Les gens sont toujours habitués à regarder les arbitres sortir sur le terrain en tenue soignée, avec un visage sérieux et diriger le match. Et puis vous pouvez facilement les critiquer pour quelques erreurs dans le match. Mais le métier n'est pas aussi simple, surtout pour ceux qui doivent travailler dans un environnement de haut niveau. L'arbitre assistante Brooke Mayo partage les coins cachés pleins de sueur et de larmes de ce métier qui est intrinsèquement une belle-famille.
Pour préparer les 90 minutes du match, le travail d'arbitrage exige un processus de fonctionnement aussi rigoureux que celui des athlètes de haut niveau. Avant chaque match, toute l'équipe d'arbitres doit subir des séances d'entraînement physique intenses, des heures de pesée de nerfs avec des experts tactiques pour analyser les schémas, lire le style de jeu de chaque équipe. Même lorsque le coup de sifflet final a retenti, la pression ne s'est pas arrêtée. C'est une série d'heures d'auto-obsession, réexaminant chaque décision sous le "prisme micro" du comité de surveillance et de l'opinion publique.
Pour les arbitres masculins, la pression est déjà forte, pour les femmes comme Mayo, Tori Penso ou Kathryn Nesbitt, les difficultés sont encore multipliées. C'est un compromis douloureux et instinctif des femmes: manquer la plupart des jalons familiaux spéciaux, reporter les mariages aux saisons, et même devoir abandonner un emploi d'enseignant stable pendant 10 ans pour obtenir des vols. Au début de leur carrière, elles devaient payer de leur propre poche pour se déplacer, investir en elles-mêmes sans aucune garantie de l'avenir.

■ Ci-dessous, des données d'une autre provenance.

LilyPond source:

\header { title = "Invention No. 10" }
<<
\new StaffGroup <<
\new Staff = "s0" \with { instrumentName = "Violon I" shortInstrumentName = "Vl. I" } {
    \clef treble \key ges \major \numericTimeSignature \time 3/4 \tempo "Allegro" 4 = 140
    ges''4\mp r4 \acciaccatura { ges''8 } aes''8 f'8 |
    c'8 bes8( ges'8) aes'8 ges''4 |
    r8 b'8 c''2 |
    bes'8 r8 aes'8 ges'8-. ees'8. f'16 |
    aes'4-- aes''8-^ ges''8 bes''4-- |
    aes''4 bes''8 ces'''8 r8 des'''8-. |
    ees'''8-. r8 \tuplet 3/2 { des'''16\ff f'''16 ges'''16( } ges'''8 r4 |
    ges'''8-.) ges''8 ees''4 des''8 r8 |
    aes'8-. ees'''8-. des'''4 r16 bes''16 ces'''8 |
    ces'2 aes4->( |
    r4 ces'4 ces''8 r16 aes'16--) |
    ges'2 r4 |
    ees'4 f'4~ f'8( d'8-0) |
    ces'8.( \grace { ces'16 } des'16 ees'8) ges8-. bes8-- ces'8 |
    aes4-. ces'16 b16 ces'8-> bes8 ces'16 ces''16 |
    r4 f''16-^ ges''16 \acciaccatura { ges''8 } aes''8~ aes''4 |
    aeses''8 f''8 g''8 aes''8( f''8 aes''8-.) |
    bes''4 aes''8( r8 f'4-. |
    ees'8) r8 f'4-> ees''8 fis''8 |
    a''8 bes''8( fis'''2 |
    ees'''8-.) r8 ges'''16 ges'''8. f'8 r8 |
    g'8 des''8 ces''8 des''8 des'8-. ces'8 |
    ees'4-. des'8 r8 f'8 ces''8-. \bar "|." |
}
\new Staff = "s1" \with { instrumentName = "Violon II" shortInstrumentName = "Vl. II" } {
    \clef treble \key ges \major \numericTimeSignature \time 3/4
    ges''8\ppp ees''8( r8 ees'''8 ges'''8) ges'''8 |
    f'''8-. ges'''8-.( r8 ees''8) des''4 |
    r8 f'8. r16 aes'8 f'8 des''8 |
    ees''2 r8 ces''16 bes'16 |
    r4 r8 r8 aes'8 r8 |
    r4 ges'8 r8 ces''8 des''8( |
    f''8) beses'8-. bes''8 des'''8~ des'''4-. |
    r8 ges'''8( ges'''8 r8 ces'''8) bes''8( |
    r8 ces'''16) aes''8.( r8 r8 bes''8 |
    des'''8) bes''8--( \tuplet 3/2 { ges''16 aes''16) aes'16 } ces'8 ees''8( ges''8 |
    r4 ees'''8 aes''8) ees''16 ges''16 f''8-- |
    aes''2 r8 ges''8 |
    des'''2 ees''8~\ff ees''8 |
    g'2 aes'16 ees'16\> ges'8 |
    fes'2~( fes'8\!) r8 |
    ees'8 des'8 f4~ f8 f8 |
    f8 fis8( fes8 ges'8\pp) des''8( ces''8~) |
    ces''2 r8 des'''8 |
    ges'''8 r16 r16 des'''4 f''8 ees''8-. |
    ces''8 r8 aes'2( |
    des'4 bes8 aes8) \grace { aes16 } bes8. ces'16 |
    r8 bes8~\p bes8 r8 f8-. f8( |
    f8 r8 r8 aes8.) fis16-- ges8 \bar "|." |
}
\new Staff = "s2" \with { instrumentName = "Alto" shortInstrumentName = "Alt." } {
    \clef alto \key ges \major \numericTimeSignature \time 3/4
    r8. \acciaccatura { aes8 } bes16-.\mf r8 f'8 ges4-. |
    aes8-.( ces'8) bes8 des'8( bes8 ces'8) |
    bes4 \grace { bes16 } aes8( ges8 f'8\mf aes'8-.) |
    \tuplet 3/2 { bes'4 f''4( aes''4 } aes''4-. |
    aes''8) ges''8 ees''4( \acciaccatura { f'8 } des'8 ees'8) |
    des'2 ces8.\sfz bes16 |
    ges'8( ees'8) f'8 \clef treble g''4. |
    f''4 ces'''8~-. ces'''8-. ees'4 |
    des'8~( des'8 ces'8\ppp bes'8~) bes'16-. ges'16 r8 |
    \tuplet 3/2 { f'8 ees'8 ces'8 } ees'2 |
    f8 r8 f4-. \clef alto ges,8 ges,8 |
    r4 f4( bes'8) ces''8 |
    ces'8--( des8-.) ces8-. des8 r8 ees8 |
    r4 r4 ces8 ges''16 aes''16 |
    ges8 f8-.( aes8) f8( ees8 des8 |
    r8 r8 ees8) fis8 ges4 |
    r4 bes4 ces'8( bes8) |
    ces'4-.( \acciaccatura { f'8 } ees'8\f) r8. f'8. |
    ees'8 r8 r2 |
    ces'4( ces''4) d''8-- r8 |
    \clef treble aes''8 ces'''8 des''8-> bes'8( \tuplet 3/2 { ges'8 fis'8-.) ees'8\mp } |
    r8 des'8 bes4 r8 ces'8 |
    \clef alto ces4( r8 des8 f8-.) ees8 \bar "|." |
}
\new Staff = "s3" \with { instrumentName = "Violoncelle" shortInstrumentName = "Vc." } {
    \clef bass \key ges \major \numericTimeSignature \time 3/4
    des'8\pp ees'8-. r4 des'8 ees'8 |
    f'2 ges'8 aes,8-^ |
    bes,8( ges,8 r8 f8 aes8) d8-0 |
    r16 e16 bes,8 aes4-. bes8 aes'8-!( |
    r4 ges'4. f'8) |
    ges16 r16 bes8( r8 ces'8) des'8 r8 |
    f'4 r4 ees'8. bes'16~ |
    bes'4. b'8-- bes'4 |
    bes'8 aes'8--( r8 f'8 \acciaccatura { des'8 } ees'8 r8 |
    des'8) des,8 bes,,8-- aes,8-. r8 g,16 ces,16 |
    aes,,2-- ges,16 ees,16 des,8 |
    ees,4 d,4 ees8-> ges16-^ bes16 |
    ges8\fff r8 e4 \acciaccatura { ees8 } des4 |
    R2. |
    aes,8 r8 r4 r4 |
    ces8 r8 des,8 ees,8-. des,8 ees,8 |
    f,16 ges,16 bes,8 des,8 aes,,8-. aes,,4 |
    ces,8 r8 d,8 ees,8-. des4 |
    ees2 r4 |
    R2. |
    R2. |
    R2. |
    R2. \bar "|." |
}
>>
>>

Sans compter que les préjugés sexistes sont toujours un obstacle invisible mais parfois cruel. Lorsqu'une femme apparaît dans un monde entièrement masculin, sa performance est immédiatement soumise à la pression de la perfection. Parce qu'elles comprennent que chaque petite erreur qui leur arrive n'affecte pas seulement le match, mais peut aussi être une opportunité pour de nombreuses collègues féminines à l'avenir.
Les arbitres, en fin de compte, sont aussi des personnes au rythme du football, ils ont tous besoin d'efforts, d'efforts, de compréhension, d'apprentissage, de développement personnel comme tout autre travail.